Troisième humanité de Bernard Werber

J’ai entrepris la lecture de Troisième humanité avec beaucoup d’enthousiasme, parce que je n’avais jamais lu Bernard Werber et que je voulais vraiment le découvrir. Je pourrais vous dire que j’ai été déçue, que je n’ai pas beaucoup aimé le livre, mais là n’est pas la question. La vraie question c’est : pourquoi?

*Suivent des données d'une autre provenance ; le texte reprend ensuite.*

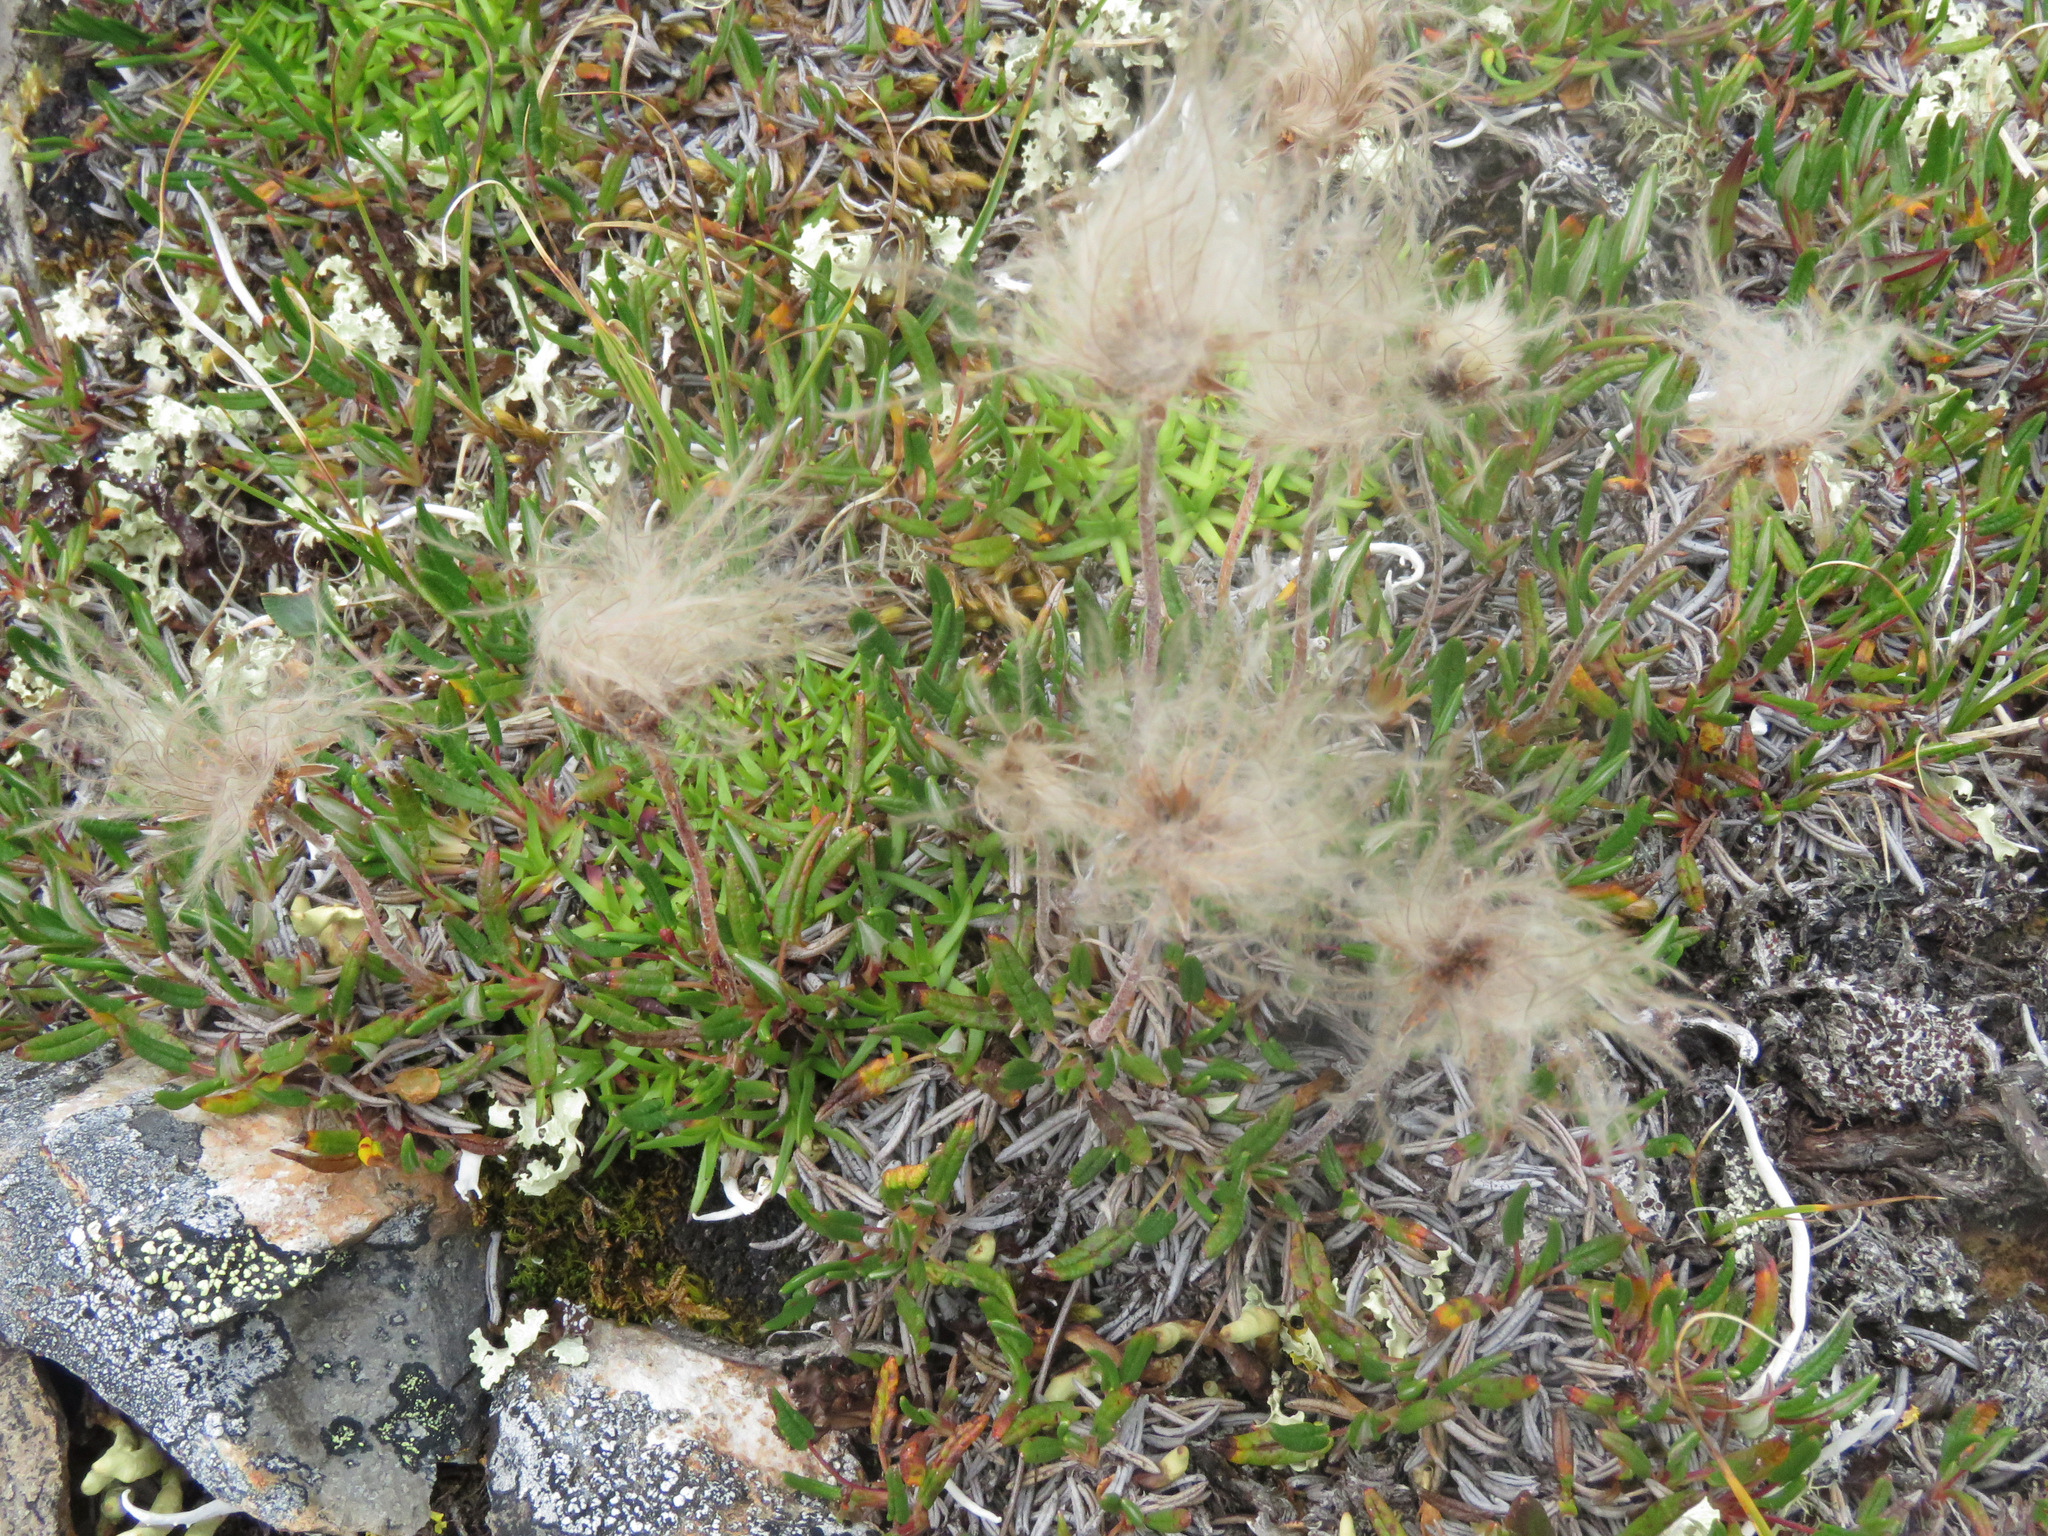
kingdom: Plantae
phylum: Tracheophyta
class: Magnoliopsida
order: Rosales
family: Rosaceae
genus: Dryas
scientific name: Dryas integrifolia
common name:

D’emblée, j’ai été surprise par les premières pages du livre qui décrivaient une exploration de paléontologues en Antarctique. Les méthodes scientifiques utilisées me semblaient plutôt invraisemblables. Qu’on découvre des géants de dix-sept mètres préservés dans la glace, d’accord. Mais que du même coup on explique un nombre effarant de mystères du monde par les vestiges de leur passage en ce lieu, ça m’embêtait. Le livre partait dans tous les sens et là où se mêlaient sciences, mythologie, croyances, spiritualité, visions du futur et fantastique, avec la voix anthropomorphique de la terre, ça m’a refroidie. De plus, l’auteur se montrait drôlement moralisateur. C’était gros, et difficile à gober. Les énoncés trop nombreux me faisaient me questionner sur la rigueur scientifique de l’auteur, qui pourtant, après vérification, fut journaliste scientifique avant de devenir écrivain. Ce qui m’a incitée à douter, c’est l’accumulation des libertés que Werber prenait avec tout le reste. Pourquoi pas avec la science, un coup parti?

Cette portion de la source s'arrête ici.